### TASK
I would like you to transcribe all of the data exactly.

GIVEN DATA section start

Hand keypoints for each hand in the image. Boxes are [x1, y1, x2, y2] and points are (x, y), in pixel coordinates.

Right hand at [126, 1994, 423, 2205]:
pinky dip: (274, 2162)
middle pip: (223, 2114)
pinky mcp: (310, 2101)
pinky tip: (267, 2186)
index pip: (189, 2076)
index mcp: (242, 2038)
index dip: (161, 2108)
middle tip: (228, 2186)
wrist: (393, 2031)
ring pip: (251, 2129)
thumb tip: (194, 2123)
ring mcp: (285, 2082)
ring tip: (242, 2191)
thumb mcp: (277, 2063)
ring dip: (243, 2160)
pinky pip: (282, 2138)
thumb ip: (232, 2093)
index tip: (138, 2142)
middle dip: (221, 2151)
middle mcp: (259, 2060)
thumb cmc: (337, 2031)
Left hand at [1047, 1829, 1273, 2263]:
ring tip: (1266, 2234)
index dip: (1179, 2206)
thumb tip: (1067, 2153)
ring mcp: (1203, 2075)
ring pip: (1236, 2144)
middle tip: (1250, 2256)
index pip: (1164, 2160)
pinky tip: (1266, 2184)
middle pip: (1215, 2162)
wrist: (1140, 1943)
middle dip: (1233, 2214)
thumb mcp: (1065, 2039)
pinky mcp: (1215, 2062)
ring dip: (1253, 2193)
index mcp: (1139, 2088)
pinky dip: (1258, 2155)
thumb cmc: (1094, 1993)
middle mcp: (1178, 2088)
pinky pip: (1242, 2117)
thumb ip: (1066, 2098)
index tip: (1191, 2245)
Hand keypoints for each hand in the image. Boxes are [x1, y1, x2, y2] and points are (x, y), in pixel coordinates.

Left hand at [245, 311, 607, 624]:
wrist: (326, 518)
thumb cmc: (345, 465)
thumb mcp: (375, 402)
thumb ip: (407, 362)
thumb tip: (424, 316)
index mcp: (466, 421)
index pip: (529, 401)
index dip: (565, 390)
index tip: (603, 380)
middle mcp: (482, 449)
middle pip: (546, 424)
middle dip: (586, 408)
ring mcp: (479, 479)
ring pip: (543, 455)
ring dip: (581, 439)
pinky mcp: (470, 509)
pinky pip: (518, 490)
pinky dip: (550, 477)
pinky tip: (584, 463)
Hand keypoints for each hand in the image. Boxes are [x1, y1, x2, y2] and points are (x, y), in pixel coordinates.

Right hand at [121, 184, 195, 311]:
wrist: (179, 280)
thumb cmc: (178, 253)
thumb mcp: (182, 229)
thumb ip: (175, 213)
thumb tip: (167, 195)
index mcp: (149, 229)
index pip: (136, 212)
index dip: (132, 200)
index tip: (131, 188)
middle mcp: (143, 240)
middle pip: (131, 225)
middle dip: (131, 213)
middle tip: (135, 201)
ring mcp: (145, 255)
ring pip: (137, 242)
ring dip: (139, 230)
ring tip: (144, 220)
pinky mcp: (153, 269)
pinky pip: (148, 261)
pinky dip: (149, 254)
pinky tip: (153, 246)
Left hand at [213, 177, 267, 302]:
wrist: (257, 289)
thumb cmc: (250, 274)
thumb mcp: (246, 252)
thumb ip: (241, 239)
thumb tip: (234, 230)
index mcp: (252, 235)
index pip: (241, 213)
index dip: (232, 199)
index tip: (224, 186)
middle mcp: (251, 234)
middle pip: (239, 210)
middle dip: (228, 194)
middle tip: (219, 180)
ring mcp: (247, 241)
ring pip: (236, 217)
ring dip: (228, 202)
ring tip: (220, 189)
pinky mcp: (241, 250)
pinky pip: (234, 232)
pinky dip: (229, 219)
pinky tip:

GIVEN DATA section end

### EXERCISE OUTPUT
Hand keypoints for each hand in the image. Boxes are [x1, y1, x2, y2] and points are (x, y), in pixel coordinates.

Right hand at [126, 1994, 423, 2205]:
pinky dip: (274, 2162)
middle pip: (223, 2114)
pinky mcp: (310, 2101)
pinky tip: (267, 2186)
index pip: (189, 2076)
index mcp: (242, 2038)
index dip: (161, 2108)
middle tip: (228, 2186)
wrist: (393, 2031)
ring pip: (251, 2129)
thumb tip: (194, 2123)
ring mcp: (285, 2082)
ring tip: (242, 2191)
thumb mcp: (277, 2063)
ring dip: (243, 2160)
pinky pip: (282, 2138)
thumb ip: (232, 2093)
index tip: (138, 2142)
middle dip: (221, 2151)
middle mcp: (259, 2060)
thumb cmc: (337, 2031)
Left hand at [1047, 1829, 1273, 2263]:
ring tip: (1266, 2234)
index dip: (1179, 2206)
thumb tip: (1067, 2153)
ring mcp: (1203, 2075)
ring pip: (1236, 2144)
middle tip: (1250, 2256)
index pip: (1164, 2160)
pinky tip: (1266, 2184)
middle pip: (1215, 2162)
wrist: (1140, 1943)
middle dip: (1233, 2214)
thumb mcp: (1065, 2039)
pinky mcp: (1215, 2062)
ring dip: (1253, 2193)
index mcp: (1139, 2088)
pinky dip: (1258, 2155)
thumb cmc: (1094, 1993)
middle mcp: (1178, 2088)
pinky pip: (1242, 2117)
thumb ip: (1066, 2098)
index tip: (1191, 2245)
Hand keypoints for each hand in the image. Boxes are [x1, y1, x2, y2] and points are (x, y), in pixel coordinates.

Left hand at [245, 311, 607, 624]:
wrist: (326, 518)
thumb cmc: (345, 465)
thumb mcp: (375, 402)
thumb ip: (407, 362)
thumb tip: (424, 316)
index mcp: (466, 421)
index pip: (529, 401)
index dip: (565, 390)
index tip: (603, 380)
middle mcp: (482, 449)
middle pip: (546, 424)
middle dip: (586, 408)
ring mcp: (479, 479)
ring pip: (543, 455)
ring dip: (581, 439)
pinky mcp: (470, 509)
pinky pip: (518, 490)
pinky dip: (550, 477)
pinky tip: (584, 463)
Hand keypoints for each hand in the image. Boxes are [x1, y1, x2, y2] and points are (x, y), in pixel coordinates.

Right hand at [121, 184, 195, 311]:
wrist: (179, 280)
thumb cmc: (178, 253)
thumb mcp: (182, 229)
thumb ip: (175, 213)
thumb tip: (167, 195)
index mcp: (149, 229)
index pip: (136, 212)
index dip: (132, 200)
index tip: (131, 188)
middle mcp: (143, 240)
middle pip: (131, 225)
middle dip: (131, 213)
middle tip: (135, 201)
ring mcp: (145, 255)
ring pip: (137, 242)
ring dip: (139, 230)
ring tip: (144, 220)
pinky mcp: (153, 269)
pinky pip: (148, 261)
pinky dip: (149, 254)
pinky tip: (153, 246)
Left hand at [213, 177, 267, 302]:
wrist: (257, 289)
thumb cmc: (250, 274)
thumb mcp: (246, 252)
thumb ip: (241, 239)
thumb tip: (234, 230)
index mcp: (252, 235)
index pip: (241, 213)
index dip: (232, 199)
index tip: (224, 186)
middle mcp: (251, 234)
middle pip: (239, 210)
middle dip: (228, 194)
middle tip: (219, 180)
ring mcp: (247, 241)
ring pip: (236, 217)
ring dip: (228, 202)
ring tip: (220, 189)
pinky mcp: (241, 250)
pinky pip: (234, 232)
pinky dip: (229, 219)
pinky tip:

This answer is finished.